I’ve been thinking more about the article on ideas, cliques, and innovation that I mentioned a few days ago. Do the tactics of innovation in business apply to the arts? It’s a truism in technology that if you want something new done you should find a new person to do it, in apparent recognition of Ruef’s thesis that people are more innovative when they are new to a particular environment. At the same time, long-term employees can enhance an organization in many other vitally important ways, making it strong enough for the new breed to succeed in their “out of the box” endeavors. It is clearly the case in business that many members of each group do not value members of the opposite. These two simplistic categories are, in the real world, represented by a spectrum with many clusters of folks along the way.
This strikes me as an apt comparison to the “business” of poetic invention.
At one end of the spectrum we have the unchanging mass of those who have come before, as synthesized by a somewhat fluid canon. In the middle are the “conventional” poets of various stripes who are pretty directly tied to tradition (even in non-traditional forms, such as free verse), many of whom are producing good, great, and even stellar work, but not work that is particularly new. On the other end are the avant-garde, the folks thinking outside the box, the poets on the bleeding edge for whom doing something new and different has an intrinsic value. As William Wallace would rather die on his feet than live on his knees, these are the poets who would rather try something that has never been done and fail than succeed on more traditional terms.
Too much groupthink– which usually occurs courtesy of being too comfortable in one group or another– can be fatal for a creative effort, just as it can be fatal to a business’ bottom line. I see little of value, whatever that value might be, coming from the traditionalists in their bow ties for whom poetry died with the rise of Eliot. But I see equally little coming from the select group of worshipping the new for whom lyrical force, sustained ideas, and intelligible syntax are vestiges of a system of communication they believe oppressive to their exciting ideas.
Where things are interesting is on the fringes of the groups, where there is communication and exchange back and forth. Traditional forms are reworked, conventional narratives twisted– but not so far that their shapes become lost. Poets bounce between poetry slams and poetry lists, they expand their circle beyond their comfortable coterie of like-minded friends to the benefit of both groups: the avant-garde becomes a little more intelligible while the comfortably modern lyric poets become a little less predictable. That’s where the good stuff is happening.

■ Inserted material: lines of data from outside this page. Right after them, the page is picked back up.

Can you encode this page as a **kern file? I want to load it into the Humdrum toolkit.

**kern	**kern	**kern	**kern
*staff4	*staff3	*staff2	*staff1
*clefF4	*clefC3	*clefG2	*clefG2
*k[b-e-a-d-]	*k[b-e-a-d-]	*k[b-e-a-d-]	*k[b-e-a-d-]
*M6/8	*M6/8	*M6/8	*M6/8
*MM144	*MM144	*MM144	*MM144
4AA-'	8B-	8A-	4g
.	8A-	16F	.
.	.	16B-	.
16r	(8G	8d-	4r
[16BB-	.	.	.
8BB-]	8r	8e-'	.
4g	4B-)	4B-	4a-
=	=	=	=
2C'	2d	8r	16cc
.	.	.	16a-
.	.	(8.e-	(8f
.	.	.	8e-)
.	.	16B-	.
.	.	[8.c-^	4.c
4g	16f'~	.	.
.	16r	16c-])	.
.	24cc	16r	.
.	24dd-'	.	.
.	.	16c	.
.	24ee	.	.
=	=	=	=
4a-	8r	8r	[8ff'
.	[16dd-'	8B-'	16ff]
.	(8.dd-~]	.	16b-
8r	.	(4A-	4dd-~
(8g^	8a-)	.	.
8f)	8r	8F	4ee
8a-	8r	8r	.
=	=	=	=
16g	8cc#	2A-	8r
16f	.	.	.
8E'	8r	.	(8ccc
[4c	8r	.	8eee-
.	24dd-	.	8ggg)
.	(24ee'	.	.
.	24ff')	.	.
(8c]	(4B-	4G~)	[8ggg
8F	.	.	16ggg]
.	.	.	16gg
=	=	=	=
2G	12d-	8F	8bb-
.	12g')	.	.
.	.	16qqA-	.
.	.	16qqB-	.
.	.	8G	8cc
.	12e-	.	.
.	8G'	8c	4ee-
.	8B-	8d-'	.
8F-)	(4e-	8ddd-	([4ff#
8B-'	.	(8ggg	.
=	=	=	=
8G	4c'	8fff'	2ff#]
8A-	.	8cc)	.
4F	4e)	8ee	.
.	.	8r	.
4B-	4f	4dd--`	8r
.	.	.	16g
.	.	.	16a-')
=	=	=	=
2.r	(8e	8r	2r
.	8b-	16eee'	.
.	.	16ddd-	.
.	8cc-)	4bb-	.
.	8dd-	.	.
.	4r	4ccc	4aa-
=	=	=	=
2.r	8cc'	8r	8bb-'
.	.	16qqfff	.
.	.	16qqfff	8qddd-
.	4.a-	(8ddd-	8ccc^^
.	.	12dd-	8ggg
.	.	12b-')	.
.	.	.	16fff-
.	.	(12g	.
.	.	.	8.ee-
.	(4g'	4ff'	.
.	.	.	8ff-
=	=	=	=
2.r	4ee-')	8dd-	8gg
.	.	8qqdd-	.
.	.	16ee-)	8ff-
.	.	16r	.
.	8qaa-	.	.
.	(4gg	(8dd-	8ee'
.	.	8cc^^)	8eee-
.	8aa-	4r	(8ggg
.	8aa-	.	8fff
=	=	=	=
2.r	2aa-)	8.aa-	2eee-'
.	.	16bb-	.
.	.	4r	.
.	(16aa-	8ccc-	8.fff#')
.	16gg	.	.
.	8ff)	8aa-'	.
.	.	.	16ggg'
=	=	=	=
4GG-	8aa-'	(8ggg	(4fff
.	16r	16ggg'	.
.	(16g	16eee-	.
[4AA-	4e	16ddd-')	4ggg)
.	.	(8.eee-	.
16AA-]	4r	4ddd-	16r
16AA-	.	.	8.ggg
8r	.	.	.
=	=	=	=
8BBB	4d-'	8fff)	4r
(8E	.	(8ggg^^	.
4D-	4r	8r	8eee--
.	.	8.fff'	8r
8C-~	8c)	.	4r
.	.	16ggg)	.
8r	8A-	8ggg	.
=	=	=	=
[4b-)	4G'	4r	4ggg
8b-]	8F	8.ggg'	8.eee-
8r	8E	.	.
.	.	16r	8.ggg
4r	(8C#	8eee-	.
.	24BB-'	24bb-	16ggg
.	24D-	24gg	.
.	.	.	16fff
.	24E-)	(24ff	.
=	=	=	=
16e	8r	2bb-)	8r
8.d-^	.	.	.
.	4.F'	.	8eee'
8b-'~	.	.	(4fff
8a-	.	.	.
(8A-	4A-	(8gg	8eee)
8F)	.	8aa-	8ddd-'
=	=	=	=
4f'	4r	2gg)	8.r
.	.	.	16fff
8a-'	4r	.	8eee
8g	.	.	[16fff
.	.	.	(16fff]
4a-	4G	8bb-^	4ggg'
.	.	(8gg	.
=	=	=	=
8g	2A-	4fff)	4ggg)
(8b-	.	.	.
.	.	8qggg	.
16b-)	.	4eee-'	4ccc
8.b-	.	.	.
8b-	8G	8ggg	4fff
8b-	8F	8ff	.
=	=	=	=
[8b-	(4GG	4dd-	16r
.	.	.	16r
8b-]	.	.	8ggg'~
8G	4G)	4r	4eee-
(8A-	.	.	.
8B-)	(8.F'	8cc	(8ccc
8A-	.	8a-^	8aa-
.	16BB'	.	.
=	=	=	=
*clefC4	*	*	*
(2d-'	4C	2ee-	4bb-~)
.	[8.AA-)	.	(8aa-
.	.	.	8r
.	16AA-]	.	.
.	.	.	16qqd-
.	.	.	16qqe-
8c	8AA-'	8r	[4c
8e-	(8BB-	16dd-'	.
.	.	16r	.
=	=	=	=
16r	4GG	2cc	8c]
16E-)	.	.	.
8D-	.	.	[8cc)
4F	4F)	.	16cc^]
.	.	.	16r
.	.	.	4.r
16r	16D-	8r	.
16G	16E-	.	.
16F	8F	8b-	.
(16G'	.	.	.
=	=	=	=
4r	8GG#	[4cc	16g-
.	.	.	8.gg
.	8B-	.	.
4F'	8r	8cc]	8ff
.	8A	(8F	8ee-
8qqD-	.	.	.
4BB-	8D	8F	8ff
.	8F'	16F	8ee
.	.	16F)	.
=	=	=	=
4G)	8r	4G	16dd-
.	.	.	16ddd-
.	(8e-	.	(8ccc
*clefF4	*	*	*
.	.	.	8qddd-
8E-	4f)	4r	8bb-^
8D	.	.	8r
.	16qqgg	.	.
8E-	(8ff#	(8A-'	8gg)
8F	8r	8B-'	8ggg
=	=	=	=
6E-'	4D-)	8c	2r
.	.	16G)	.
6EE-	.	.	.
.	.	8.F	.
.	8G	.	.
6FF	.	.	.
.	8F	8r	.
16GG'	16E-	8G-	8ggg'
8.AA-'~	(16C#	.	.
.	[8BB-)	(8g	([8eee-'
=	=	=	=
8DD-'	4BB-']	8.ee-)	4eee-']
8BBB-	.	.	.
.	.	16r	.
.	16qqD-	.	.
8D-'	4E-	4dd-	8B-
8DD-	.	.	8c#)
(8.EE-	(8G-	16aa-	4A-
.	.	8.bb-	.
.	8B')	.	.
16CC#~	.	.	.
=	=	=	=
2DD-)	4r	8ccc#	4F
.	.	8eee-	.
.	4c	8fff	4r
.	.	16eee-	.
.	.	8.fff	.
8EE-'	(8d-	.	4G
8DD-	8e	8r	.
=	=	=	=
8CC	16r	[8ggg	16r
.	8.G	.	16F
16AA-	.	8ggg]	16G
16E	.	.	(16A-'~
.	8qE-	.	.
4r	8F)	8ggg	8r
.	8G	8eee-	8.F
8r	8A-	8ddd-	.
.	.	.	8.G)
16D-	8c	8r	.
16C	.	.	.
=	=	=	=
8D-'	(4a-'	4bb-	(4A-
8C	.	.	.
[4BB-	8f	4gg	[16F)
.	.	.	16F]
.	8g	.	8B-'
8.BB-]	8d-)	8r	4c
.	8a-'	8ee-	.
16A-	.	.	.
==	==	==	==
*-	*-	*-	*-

The issue of groupthink is important to the creative arts because so much of the lifeforce that drives them is derived from academia, where resistance to change is often the norm (for reasons both good and bad). As a student, I both loved and hated the artificial community that was spontaneously generated by the English students. I liked it because every artist needs a peer group. But much of that need stems from a desire to be comfortable– a desire that is understandable, but can be anathema to being creative. The same thing happens online with mailing lists, forums, and weblogs. They can be wonderful places to hang out and interact with others, but too often it is others who are like you (and when they aren’t, the inevitable and exciting friction too often turns to– or is interpreted as– hostility). This environment becomes like a played out mine where there is just enough gold to keep the sluice-boxes shaking, but no one holds out any real hope that big nuggets are going to turn up, or that a tangible seam of gold will be discovered.
Breaking free of this stasis is hard. Struggling too much can even be counter-productive. We should be free to observe that someone posted some drivel to a mailing list just as we should be free to express our praise for a great weblog entry. The first action shouldn’t preclude camraderie and the second shouldn’t ensure friendship. And trying to change the medium where we congregate is a fool’s errand– the frustration of trying to make a group stay “on topic” will rob you of any creative impulse… and make for a pretty boring place anyway.
The only real answer I can come up with is to not be afraid of conflict, but at the same time not get too angry or jealous at the cliquishness. Express opinion but value usefulness. And if it gets too easy, recognize that I’m probably in the wrong place.